Providence Rhode Island USA Vertical Dial Dial 858
The 3 x 4 foot vertical dial is set high in the ashlar sandstone wall of Wilson Hall, the original Physics Building. In the middle of the dial is the Brown University shield, holding the gnomon rod. Surrounding the shield are hour lines. In the original 1890 architect's drawing, the hour marks were Arabic numbers from 6am to 6pm, but as built, the numbers were engraved Roman numerals and set inside the hour lines. Half hour marks were added as well. No longitude offset is made such that the noon hour line is vertical.
 
 
Providence Rhode Island USA Vertical Dial Dial 859
This is a traditional vertical dial approximately 4 x 6 feet. The dial is surrounded by a row of square pink concrete brick. The dial backdrop itself is concrete with decorative dark block squares in each corner. The dial consists of a simple metal frame with hour lines that radiate from a small top central circle, all well proportioned.

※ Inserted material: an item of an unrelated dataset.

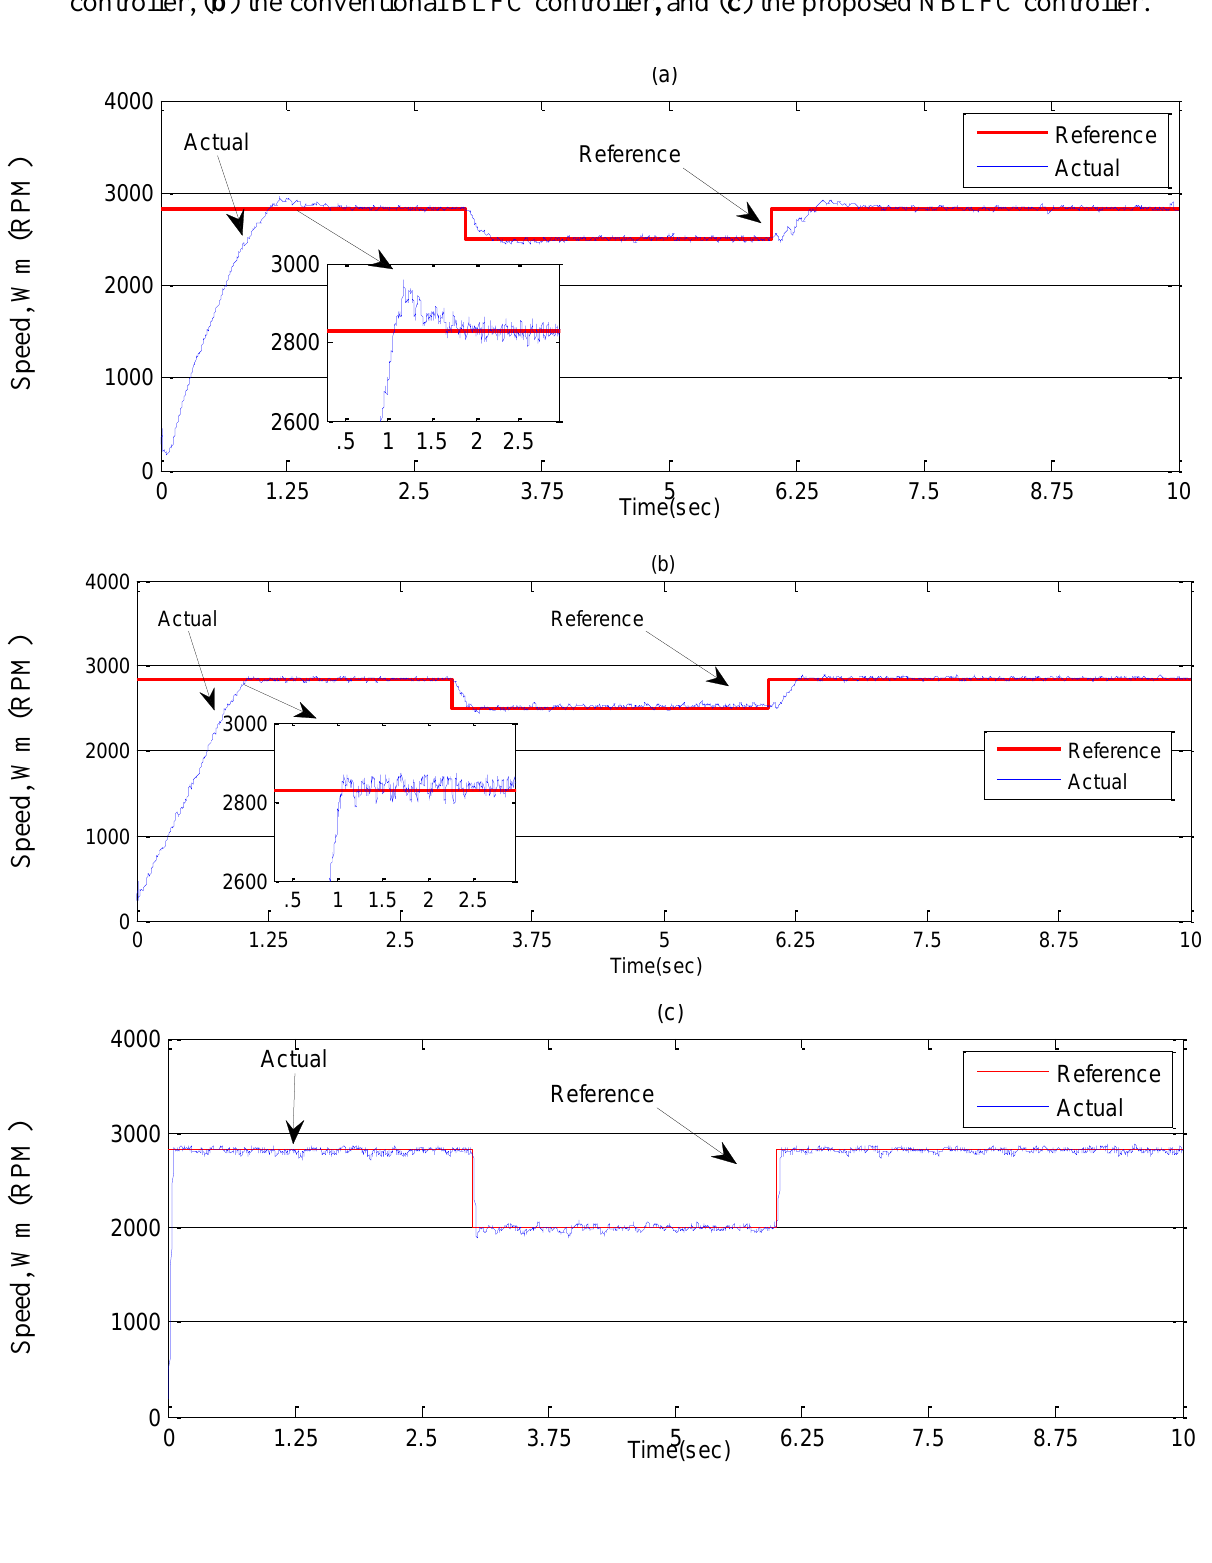
Figure 17. Experimental speed responses-based IM drive in Case-1 ; ( a ) the tuned PI controller, ( b ) the conventional BLFC controller , and ( c ) the proposed NBLFC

Hours of 7, 9, 12, 3, and 5 are marked with Arabic numbers, keeping the dial face simple. No solstice or equinox lines, but there is an artistic circular arc surrounding the central circle. Unfortunately the rod gnomon is completely missing.
 
 
Providence Rhode Island USA Armillary Sphere Dial 860
This 18th century dial is made by Benjamin Martin an instrument maker in London. It is bronze, approximately 18 inches in diameter. The gnomon rod is held by an meridian circle attached to a heavy bronze pedestal with three legs. The horizontal time ring, held by the meridian ring and an east-west ring as well, is engraved with Roman numerals.
 
 
Providence Rhode Island USA Noon Mark or Meridian Dial Dial 949
At first glance this is a gleaming stainless steel sculpture 15 feet long by 4 feet high in the shape of a Mobius strip. Although it fits its name "Infinity Possibility", it also contains a meridian noon mark sundial. At the south end of the Mobius, high up on its curved surface is a hole to allow the noontime sun to create a beam of light that hits a lower portion of the Mobius strip. Engraved on the strip is an analemma adjusted for the longitude of Brown University that shows date and civil time throughout the year. The analemma has monthly markers and is delineated with ticks every 5 days.